▸ **TESTO FORNITO**:
▬▬▬▬▬▬
La lunga malattia, la nuova conversione dei genitori, Anna e Stefano, e la gioia di condividere: “Per lui abbiamo chiesto la vita eterna”Lo sfondo azzurro, il sole, i palloncini colorati, la foto di un bambino tra i boschi, in vacanza. È l’invito a una festa, quella per Filippo Bataloni. Esattamente un anno fa, il 20 novembre, questo bimbo di otto anni è morto, dopo una lunga malattia che ha accompagnato la sua vita da quando aveva due anni. La mamma, Anna, racconta: “Eravamo partiti chiedendo semplicemente di ricordare Filippo nella Messa e avevamo pensato che fosse bello estendere anche ad altri genitori con un figlio in cielo, per condividere con loro la speranza”. Ma Anna e Stefano sono stati superati dagli amici incontrati in questi anni e così è nata la festa: letture e canti sul dolore e la speranza, la Messa e il rinfresco insieme, sabato 21 novembre nella chiesa di San Giovanni Battista de Rossi, a Roma, loro parrocchia di origine. “In questo anno abbiamo percepito di aver ricevuto un dono: la consapevolezza che la croce non ti schiaccia, ma ti porta alla Risurrezione. Questo ha portato tanti frutti per noi come famiglia, come coppia. E abbiamo deciso di condividere quel che ci è successo”.
Nessun sentimentalismo: “Perdere un figlio non è una grazia. Il percorso che abbiamo fatto, quello sì”. Per questo anniversario Anna e Stefano hanno preso un giorno di ferie e con i due figli più piccoli, Francesco e Giovanni, sono andati all’ospedale San Camillo di Roma – dove Filippo è stato seguito – per regalare ai bambini ricoverati i giochi di questo “figlio che sta in cielo” come dicono parlando di lui. Sedici pacchetti regalo, visto che sedici sono i letti del reparto di pediatria. Uno di questi è stato a lungo il letto di Filippo, da quando a due anni, nel 2008 si è manifestata per la prima volta la leucemia. In questi sei anni Filippo ha avuto altre due ricadute e si è sottoposto a tre trapianti. Ogni ricaduta è stata scandita da una gravidanza (sempre difficile) della mamma e dall’arrivo di un fratellino. E ogni ricaduta è stato un passo dei suoi genitori – “cattolici normali” – nella via della conversione. “Erano colpi per me, io che volevo avere tutto sotto controllo” racconta Anna. “Attraverso croce capito che so fare niente da sola ma appena dico fai tu, tutto diventa ‘facile’”.
▬▬▬▬▬▬
▸ **DATI FORNITI**:
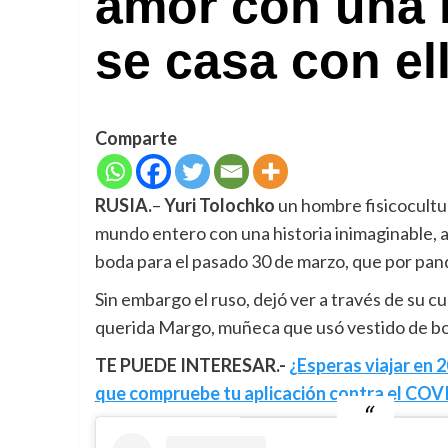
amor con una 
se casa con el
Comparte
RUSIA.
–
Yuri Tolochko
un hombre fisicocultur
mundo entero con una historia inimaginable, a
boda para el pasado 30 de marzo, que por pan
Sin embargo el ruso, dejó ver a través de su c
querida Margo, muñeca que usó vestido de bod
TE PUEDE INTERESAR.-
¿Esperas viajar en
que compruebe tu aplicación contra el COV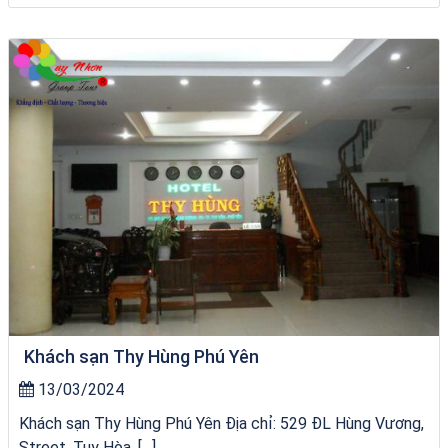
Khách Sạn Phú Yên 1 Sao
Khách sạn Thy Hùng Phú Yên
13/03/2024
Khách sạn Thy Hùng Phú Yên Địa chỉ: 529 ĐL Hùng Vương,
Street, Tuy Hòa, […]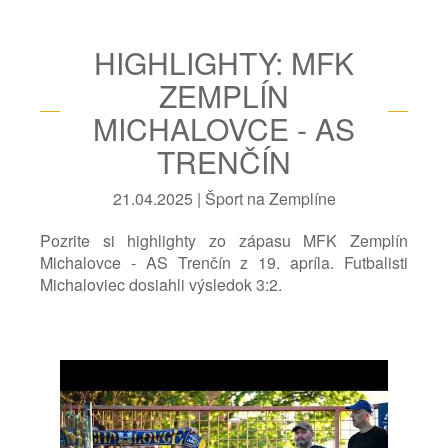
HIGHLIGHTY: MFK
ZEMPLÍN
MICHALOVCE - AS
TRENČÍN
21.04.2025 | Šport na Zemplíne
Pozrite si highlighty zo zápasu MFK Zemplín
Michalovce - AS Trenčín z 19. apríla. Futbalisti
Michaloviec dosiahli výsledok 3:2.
▬▬▬▬▬▬
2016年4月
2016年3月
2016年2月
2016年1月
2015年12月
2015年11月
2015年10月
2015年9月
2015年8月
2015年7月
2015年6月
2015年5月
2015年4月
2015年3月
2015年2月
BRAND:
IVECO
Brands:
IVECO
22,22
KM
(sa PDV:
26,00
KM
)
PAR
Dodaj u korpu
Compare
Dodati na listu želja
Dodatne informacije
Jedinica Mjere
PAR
▬▬▬▬▬▬
▸ **CONSEGNA 1**:
Indichi se le seguenti affermazioni concordano con il testo su Filippo Bataloni, rispondendo sì o no e citando testualmente le parole decisive: (a) Filippo è morto all'età di otto anni; (b) i pacchetti regalo portati all'ospedale erano dodici; (c) la festa si è tenuta nella chiesa di San Giovanni Battista de Rossi.
▸ **CONSEGNA 2**:
Riprenda il testo su Filippo Bataloni subito dopo l'ultima frase riportata, proseguendone il racconto con lo stesso tono.

▸ **RISPOSTA FINALE 1**:
(a) Sì: «questo bimbo di otto anni è morto».
(b) No: «Sedici pacchetti regalo, visto che sedici sono i letti del reparto di pediatria».
(c) Sì: «sabato 21 novembre nella chiesa di San Giovanni Battista de Rossi, a Roma».

▸ **RISPOSTA FINALE 2**:
Guarda a suo marito, più docile. Stefano fa il volontario in parrocchia, è impegnato nel progetto di “Emergenza freddo” e “con Filippo in ospedale e Francesco piccolo a casa mi lasciava di notte per andare a dormire con i barboni. E io mi chiedevo perché”. Anna ha sempre desiderato tanti figli. Stefano era più prudente, è una grande responsabilità. Ma nel mezzo del buio – con Filippo ricoverato e il secondogenito nato prematuro a sei mesi e in fin di vita – una sera è stato proprio lui a dirle: “Faremo un terzo figlio. All’aggressione alla vita si può rispondere solo con la vita”. A febbraio 2013 la terza recidiva di Filippo: “Ero piuttosto arrabbiata. Dicevo a Dio: ce lo potevi togliere prima, eravamo pronti, preparati. Quanti cuori si devono spezzare? Volevo decidere io anche quando doveva morire…”. Poi hanno detto basta: “Aveva vissuto 6 anni di malattia, era un accanimento. Ogni terapia gli avrebbe dato al massimo qualche mese in più, al costo di separare di nuovo la famiglia”. Insomma “se il Signore aveva deciso così significa che era la sua strada”.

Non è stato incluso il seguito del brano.